You may want to visit a website about studying in Korea, where you can get information on preparation for admission and visa, scholarship, job, and education fairs, etc.
Over the past 25 years, Korea has grown steadily in science and technology research, thanks to the government's continued support. Korea's total R&D expenditure in 2020 was 93.717 trillion won ($78.9 billion), an increase of 4.246 trillion won (4.5%↑) from the previous year, which is 5th in the world among OECD countries (1st in the US, 2019 657.5 billion dollars), and the ratio of R&D expenditure to gross domestic product (GDP) increased by 0.19%p from the previous year to 4.81%, ranking second in the world* (No. 1 is Israel, 4.93% as of 2019).
The increase in R&D expenditure has energized the research community in Korea, leading to an increase in good academic papers. Looking at the status of academic publications by country over the past 25 years, Korea ranked 13th in the world in number of papers covering all fields and was even a country that published the 10th most papers in the field of physics and astronomy. Quantum science and technology research is very active in Korea, backed by the government’s aggressive investment.
Quantum science and technology research opportunities in Korea are relatively unknown, but many projects begin each year and require experienced or highly motivated young researchers. There are many organizations and groups doing research on quantum information science. Government-funded research institutes such as KRISS, KIST and ETRI are conducting basic and applied research in all fields of quantum computers, quantum communication, and quantum sensors, and many researchers are needed. In universities, the number of professors participating in quantum science and technology research is rapidly increasing, and participation in various fields such as physics, electronic engineering, computer engineering, and mathematics is increasing, leading to multidisciplinary research. For the list of universities doing graduate education or research on quantum science and technology, refer here.

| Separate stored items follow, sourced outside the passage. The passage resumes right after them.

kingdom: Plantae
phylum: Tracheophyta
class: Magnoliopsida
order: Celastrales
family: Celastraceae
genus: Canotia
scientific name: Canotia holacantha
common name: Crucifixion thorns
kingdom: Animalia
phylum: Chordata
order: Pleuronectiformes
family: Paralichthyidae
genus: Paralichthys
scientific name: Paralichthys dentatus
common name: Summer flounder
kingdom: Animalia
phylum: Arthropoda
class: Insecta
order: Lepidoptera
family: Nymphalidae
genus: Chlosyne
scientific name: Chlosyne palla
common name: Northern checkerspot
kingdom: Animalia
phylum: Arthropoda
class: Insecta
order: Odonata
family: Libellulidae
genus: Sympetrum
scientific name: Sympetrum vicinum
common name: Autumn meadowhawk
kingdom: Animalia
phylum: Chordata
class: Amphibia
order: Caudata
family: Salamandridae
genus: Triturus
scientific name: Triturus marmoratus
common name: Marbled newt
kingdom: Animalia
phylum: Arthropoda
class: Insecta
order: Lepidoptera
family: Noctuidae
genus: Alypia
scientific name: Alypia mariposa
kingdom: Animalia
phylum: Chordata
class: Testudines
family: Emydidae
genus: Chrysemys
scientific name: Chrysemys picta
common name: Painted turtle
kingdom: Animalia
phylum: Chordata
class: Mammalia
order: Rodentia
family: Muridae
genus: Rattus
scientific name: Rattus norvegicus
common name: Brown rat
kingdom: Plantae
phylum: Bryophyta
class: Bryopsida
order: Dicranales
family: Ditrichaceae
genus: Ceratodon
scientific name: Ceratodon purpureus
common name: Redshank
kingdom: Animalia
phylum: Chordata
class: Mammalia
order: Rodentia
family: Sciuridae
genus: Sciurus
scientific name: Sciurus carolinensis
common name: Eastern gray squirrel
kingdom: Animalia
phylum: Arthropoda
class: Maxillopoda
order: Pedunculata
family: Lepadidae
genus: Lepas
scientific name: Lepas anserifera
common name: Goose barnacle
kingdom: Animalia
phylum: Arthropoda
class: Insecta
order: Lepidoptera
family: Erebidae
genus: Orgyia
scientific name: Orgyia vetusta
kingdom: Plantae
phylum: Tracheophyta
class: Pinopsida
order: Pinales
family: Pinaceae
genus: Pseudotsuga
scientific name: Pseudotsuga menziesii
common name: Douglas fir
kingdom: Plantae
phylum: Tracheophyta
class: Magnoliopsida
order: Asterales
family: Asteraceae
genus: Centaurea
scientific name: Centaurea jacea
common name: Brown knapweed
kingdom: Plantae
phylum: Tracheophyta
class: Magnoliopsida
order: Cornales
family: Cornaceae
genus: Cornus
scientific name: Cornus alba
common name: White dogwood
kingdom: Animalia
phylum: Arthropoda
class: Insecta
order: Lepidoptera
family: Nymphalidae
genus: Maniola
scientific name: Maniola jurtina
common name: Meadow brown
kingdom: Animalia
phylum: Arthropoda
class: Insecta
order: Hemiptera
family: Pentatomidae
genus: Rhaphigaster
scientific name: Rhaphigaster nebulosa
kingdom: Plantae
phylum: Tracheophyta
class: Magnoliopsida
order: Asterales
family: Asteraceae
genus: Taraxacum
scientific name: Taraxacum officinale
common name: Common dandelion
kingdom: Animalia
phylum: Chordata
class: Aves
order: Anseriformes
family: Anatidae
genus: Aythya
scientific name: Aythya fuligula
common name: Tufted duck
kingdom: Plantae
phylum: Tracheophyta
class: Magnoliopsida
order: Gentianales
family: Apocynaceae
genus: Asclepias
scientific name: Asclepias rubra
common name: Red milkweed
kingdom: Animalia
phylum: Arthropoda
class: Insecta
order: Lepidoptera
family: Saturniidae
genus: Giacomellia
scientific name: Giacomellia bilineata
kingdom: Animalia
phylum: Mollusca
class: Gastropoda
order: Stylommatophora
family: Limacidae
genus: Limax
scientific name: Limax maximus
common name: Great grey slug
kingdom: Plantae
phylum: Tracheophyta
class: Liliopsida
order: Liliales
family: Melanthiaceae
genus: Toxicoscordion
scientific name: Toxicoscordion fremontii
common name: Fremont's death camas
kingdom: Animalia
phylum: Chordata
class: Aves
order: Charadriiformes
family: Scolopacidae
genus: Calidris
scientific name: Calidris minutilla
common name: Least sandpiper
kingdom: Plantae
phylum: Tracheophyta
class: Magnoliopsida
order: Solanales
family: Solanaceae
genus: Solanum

Studying in a foreign country is an exciting experience. As you discover new cultures and make new friends, you will feel part of a global citizen. Korea is a dynamic society in which a deep-rooted culture derived from long history and tradition and an advanced economic system that has grown rapidly in a short period of time are well harmonized. Once “The land of morning calm”, it is now becoming a mosaic country with many immigrants. You can find many foreign students on any college campus, and the lectures being taught in English. On weekends, you can relieve stress by walking around Bukchon and Insadong in downtown Seoul where you can get a glimpse of traditional culture, by going to a world class K-pop performance somewhere, or by going out of the megacity to the beautiful hills and mountains.
On the one hand, living in another country may mean a lot of inconvenience as you must adapt to many unfamiliar things. You can get e-services regarding the legal registration and extension of stay from Hi-Korea site, where you can actually submit applications and receive approval documents. If you have questions about official and legal processes that you may need to know to live in Korea, such as getting a driver’s license, renting a room or a house, opening a bank account, or even quarantine procedures for pandemics, Easy to Find Practical Law should be useful.